Text segment:
Invalid Device when using open mpi to run multiple processes on a machine with 8 gpus

I am executing my code on an 8 gpu node with MPS on. I am trying to overload the GPUs by running 21 processes through MPI in this fashion:

mpirun -np 21 ./a.out

This run results in the following error:
call to cuDevicePrimaryCtxRetain returned error 101: Invalid device

When I run this on a machine with only a single gpu, no issues occur and it executes (inefficiently) through MPS correctly.

I am certain that it has to do with how I am calling ACC_INIT

  ACC_NUM = ACC_GET_NUM_DEVICES(ACC_DEVICE_NVIDIA)
  GPUNUM  = MOD(MYID,ACC_NUM)
  CALL ACC_SET_DEVICE(GPUNUM,ACC_DEVICE_NVIDIA)
  CALL ACC_INIT(ACC_DEVICE_NVIDIA)
  ACC_DEV = ACC_GET_DEVICE_NUM(ACC_DEVICE_NVIDIA)

Any help would be appreciated.

Given information:
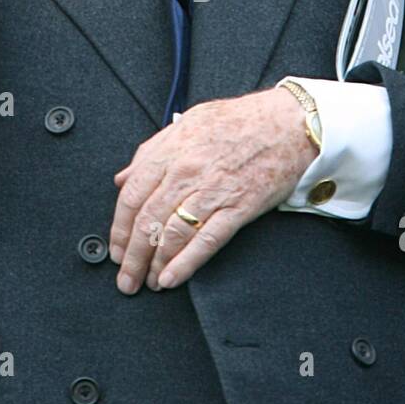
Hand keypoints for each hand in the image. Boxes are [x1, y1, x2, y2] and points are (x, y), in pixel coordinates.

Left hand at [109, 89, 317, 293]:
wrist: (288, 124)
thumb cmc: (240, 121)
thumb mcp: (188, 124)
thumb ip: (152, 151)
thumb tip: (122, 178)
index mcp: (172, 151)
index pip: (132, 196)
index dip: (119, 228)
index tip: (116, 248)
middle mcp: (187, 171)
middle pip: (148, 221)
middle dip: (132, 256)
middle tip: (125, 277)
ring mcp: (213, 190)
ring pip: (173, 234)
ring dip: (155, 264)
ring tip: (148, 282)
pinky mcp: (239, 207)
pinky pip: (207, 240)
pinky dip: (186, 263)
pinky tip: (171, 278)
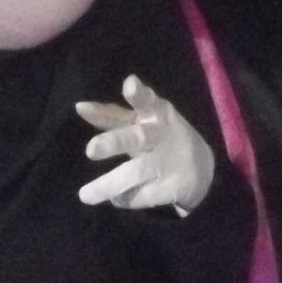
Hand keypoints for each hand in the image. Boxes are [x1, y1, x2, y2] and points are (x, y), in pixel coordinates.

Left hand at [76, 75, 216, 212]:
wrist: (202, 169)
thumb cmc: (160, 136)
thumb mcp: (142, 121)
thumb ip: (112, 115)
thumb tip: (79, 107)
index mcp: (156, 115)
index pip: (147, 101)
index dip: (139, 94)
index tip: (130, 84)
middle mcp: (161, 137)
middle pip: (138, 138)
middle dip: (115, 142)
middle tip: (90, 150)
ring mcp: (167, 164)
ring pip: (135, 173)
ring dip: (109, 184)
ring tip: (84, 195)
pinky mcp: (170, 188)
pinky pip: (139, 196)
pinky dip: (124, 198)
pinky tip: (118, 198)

Work instruction A:
Answer these questions from the forum post about the invalid device error:
(i) How many processes does the poster run through MPI?
(ii) What error number does the call to cuDevicePrimaryCtxRetain return?
(iii) What happens when the code runs on a machine with only a single GPU?
Work instruction B:
Copy the part of the forum post about the invalid device error from "I am executing" up to and including "CALL ACC_SET_DEVICE(GPUNUM,ACC_DEVICE_NVIDIA)", word for word.
The data have no connection to the forum post about the invalid device error.

Final answer A:
(i) 21 processes.
(ii) Error 101.
(iii) No issues occur, and it executes correctly through MPS, though inefficiently.

Final answer B:
I am executing my code on an 8 gpu node with MPS on. I am trying to overload the GPUs by running 21 processes through MPI in this fashion:

mpirun -np 21 ./a.out

This run results in the following error:
call to cuDevicePrimaryCtxRetain returned error 101: Invalid device

When I run this on a machine with only a single gpu, no issues occur and it executes (inefficiently) through MPS correctly.

I am certain that it has to do with how I am calling ACC_INIT

  ACC_NUM = ACC_GET_NUM_DEVICES(ACC_DEVICE_NVIDIA)
  GPUNUM  = MOD(MYID,ACC_NUM)
  CALL ACC_SET_DEVICE(GPUNUM,ACC_DEVICE_NVIDIA)